**Exercise details**:
Return every line from the records below with the string "down".

== Segment start ==

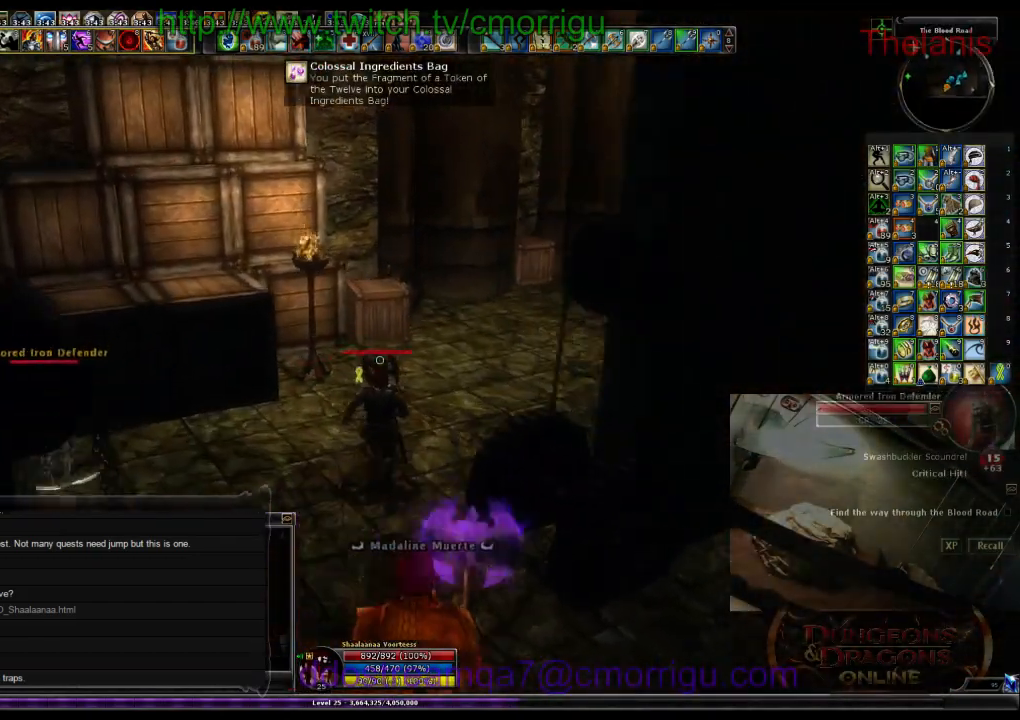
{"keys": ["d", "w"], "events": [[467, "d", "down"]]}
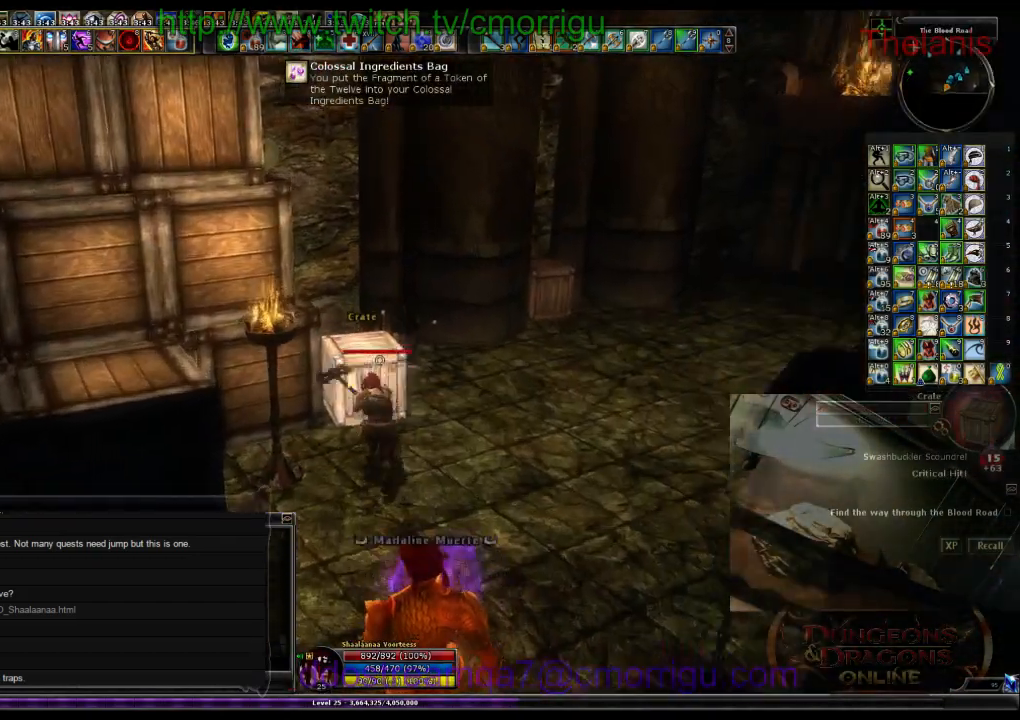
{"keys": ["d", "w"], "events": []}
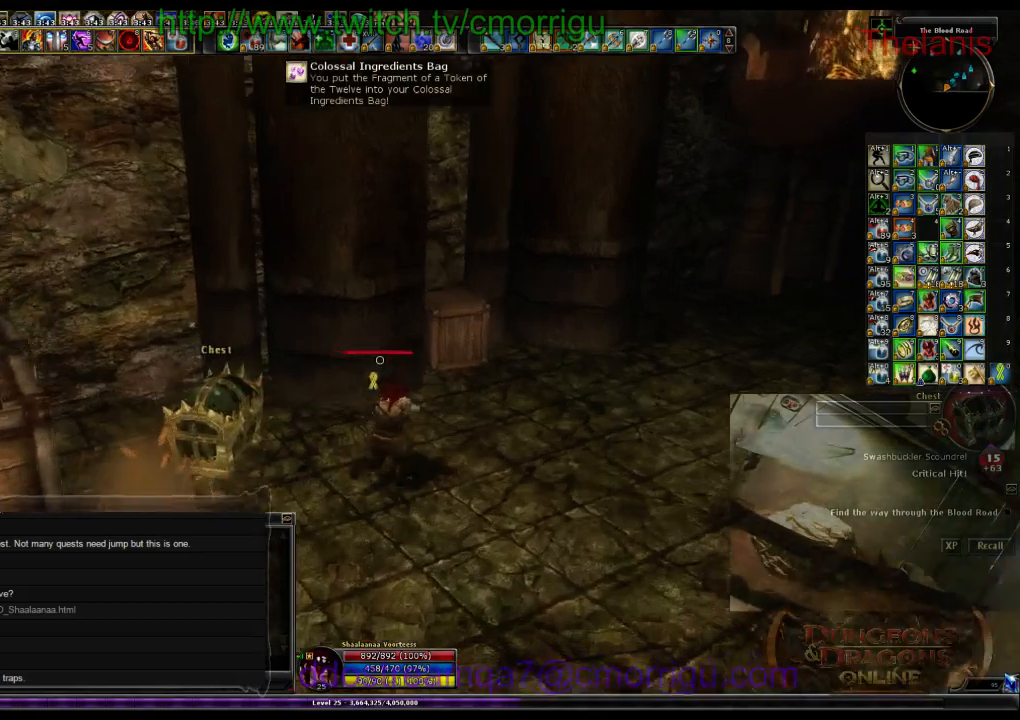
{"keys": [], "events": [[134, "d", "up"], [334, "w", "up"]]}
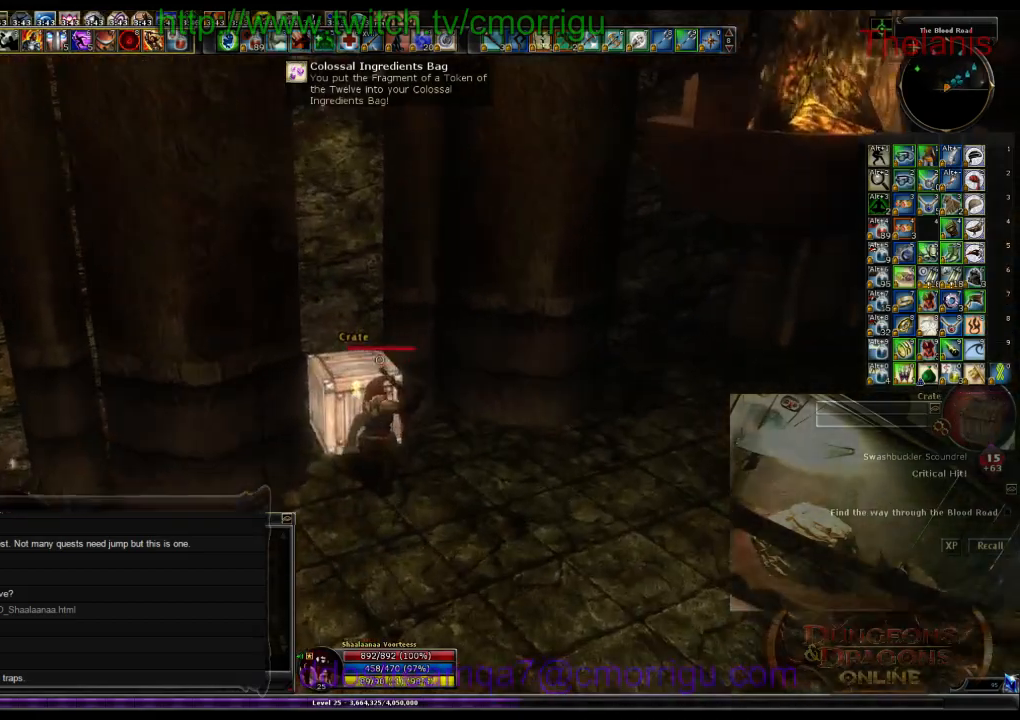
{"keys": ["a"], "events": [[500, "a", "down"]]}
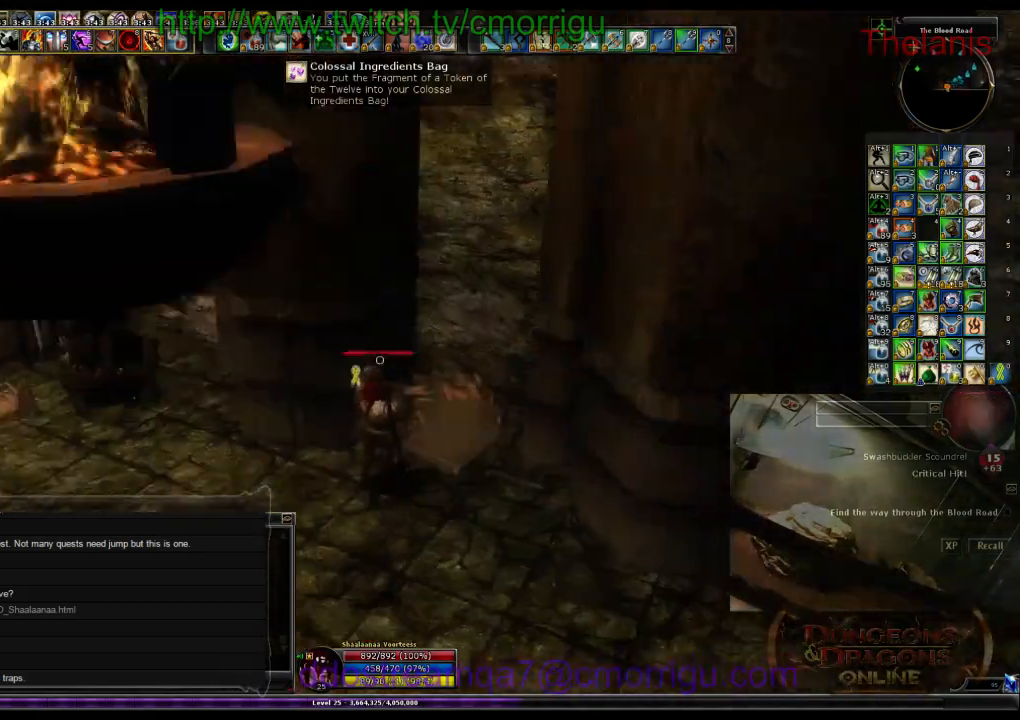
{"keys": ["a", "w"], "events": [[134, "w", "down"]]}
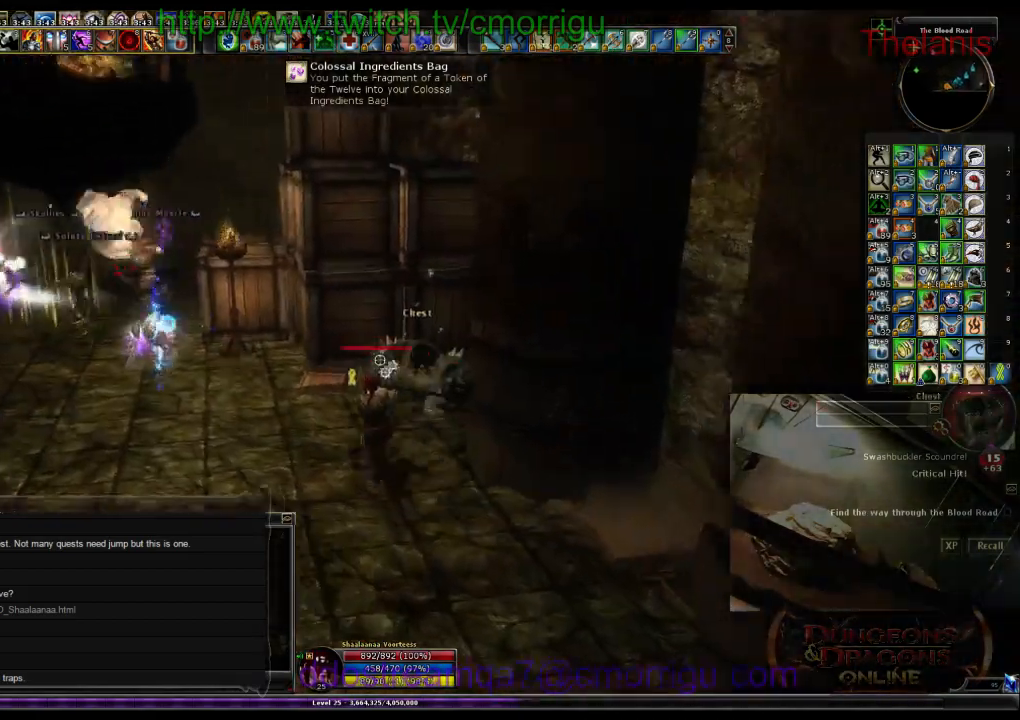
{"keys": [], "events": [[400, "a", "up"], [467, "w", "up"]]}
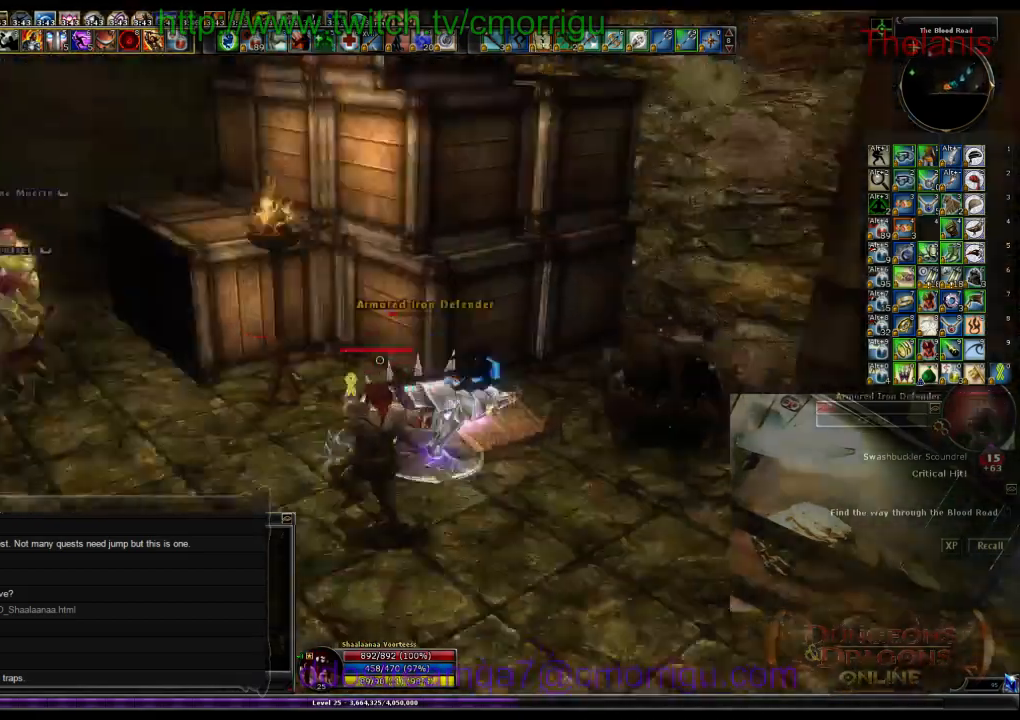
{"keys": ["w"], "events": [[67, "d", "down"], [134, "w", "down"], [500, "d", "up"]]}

== Segment end ==

**Task result**:
{"keys": ["d", "w"], "events": [[467, "d", "down"]]}
{"keys": ["a"], "events": [[500, "a", "down"]]}
{"keys": ["a", "w"], "events": [[134, "w", "down"]]}
{"keys": ["w"], "events": [[67, "d", "down"], [134, "w", "down"], [500, "d", "up"]]}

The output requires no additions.